An International Monetary Fund consultation completed in July reported that the government’s Revenue Mobilization Strategy, adopted last year to augment its tax administration, had been effective in improving revenue collection.
And initiatives under the Public Financial Management Reform Program are also raising the effectiveness of state spending, according to a report released by the World Bank this year which said: “Budget appropriation, integration and transparency have markedly improved.”
In addition to boosting the country’s budgetary efficiency, Council of Ministers spokesman Phay Siphan said that the government was also focusing on attracting investment.
“We will try our best to look for foreign direct investment (FDI) instead of foreign development assistance,” he said. “So we are trying to empower the private sector.”
International development partners say these measures are a step in the right direction, but remain concerned about the pace of reforms.
According to World Bank data for 2014, FDI accounted for about 10 percent of Cambodia’s gross domestic product, while government spending was approximately 5 percent.
Given that the Council for the Development of Cambodia projected that aid disbursements amounted to roughly 8 percent of the economy last year, it’s clear that ODA remains a crucial source of finance.
As a result, international organizations have begun to adjust their own roles in the economy to help position the country for greater independence.
Direct financing to build roads, support basic health care and expand primary school education has been central to Cambodia’s development, but following rapid economic growth, development partners are shifting their strategy, said Jan Hansen, senior country economist for the Asian Development Bank (ADB).
“One traditional focus of development cooperation has been to help governments to improve the delivery of public goods,” Mr. Hansen said. “An upcoming area of development cooperation is public-private partnerships.”
“It is regarded as an opportunity to raise finance for public investments and improve public service delivery in Cambodia, and the ADB will continue to provide policy advice and build capacity in this important area,” he said.
The U.N. Development Program (UNDP), is now also looking at longer-term investment—in strategy, institutions, rule of law and social protection—to allow domestic resources and the private sector to finance Cambodia’s development, said Setsuko Yamazaki, the UNDP’s country director.
“It is not as simple as livelihood programs, or just scaling up projects any more,” Ms.
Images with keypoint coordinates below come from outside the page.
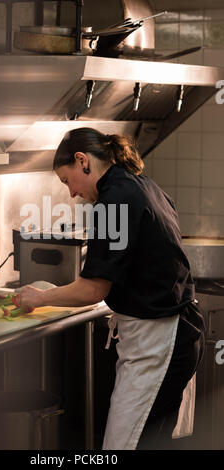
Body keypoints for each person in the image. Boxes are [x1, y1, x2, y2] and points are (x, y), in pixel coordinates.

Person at [18, 127, 205, 450]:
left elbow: (92, 291)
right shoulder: (140, 185)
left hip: (158, 342)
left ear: (82, 161)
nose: (72, 193)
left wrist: (39, 297)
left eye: (67, 181)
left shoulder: (114, 200)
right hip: (172, 334)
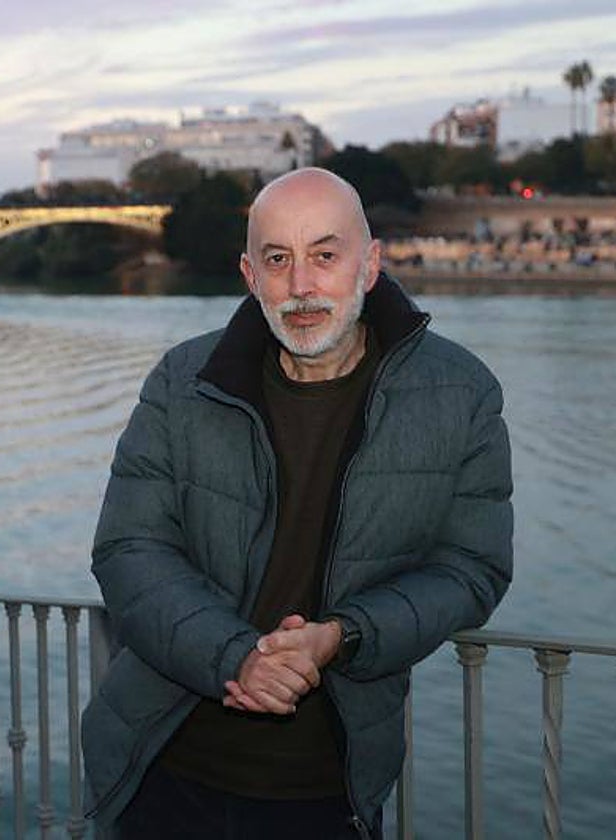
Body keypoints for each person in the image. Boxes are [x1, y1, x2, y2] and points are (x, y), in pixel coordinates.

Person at [82, 168, 513, 839]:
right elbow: (127, 549)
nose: (302, 286)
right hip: (162, 770)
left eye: (325, 255)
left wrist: (345, 635)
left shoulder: (461, 394)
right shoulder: (182, 382)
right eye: (278, 260)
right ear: (250, 276)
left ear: (370, 264)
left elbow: (472, 568)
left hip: (328, 787)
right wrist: (237, 658)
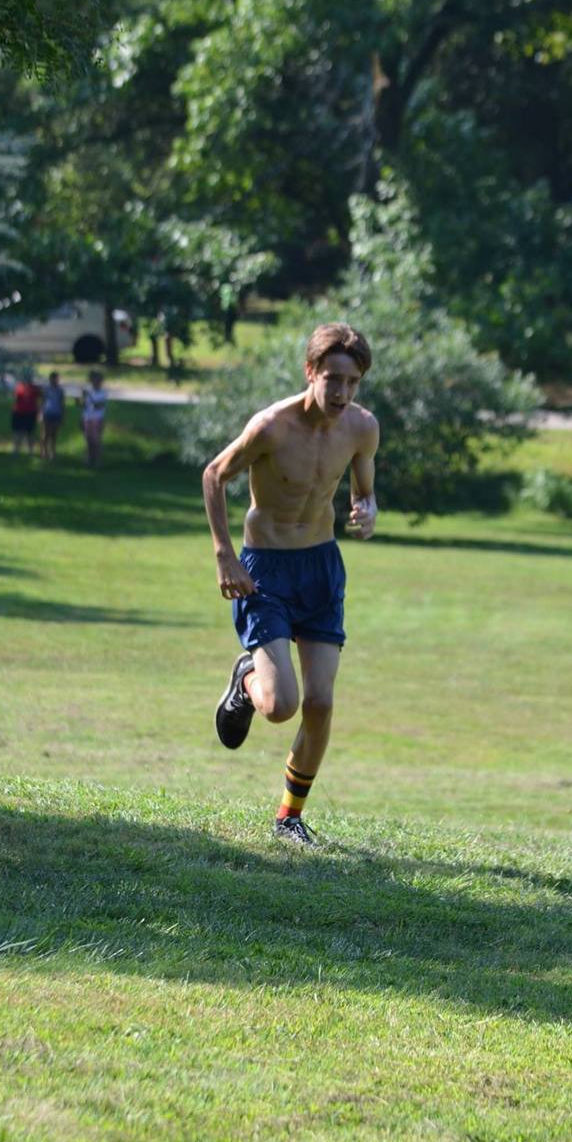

Yamazaki said. “We need to help the country transform the economy to upgrade economic and social value chains by investing in longer-term systems including human capital.”
“Public spending must reach a threshold if [Cambodia] is to build resilience, accumulate human capital and crowd-in private sector investment,” she added.
“It will be challenging to raise this on an economy built on vulnerable employment, subsistence agriculture or low-value-added industries.”
With the government’s National Strategic Development Plan 2014-2018 outlining ambitions for the country to reach upper-middle income status by 2030, external assistance is still expected to play an integral role in helping Cambodia take ownership of its own development.
“ODA still has a role to play. [It] needs to play a constructive role,” said Mr. Ear, the author and academic.
“Its legacy should be to improve the side of the ledger that [the] government funds, and direct it towards areas that reduce inequality, fight poverty, and improve human capabilities.”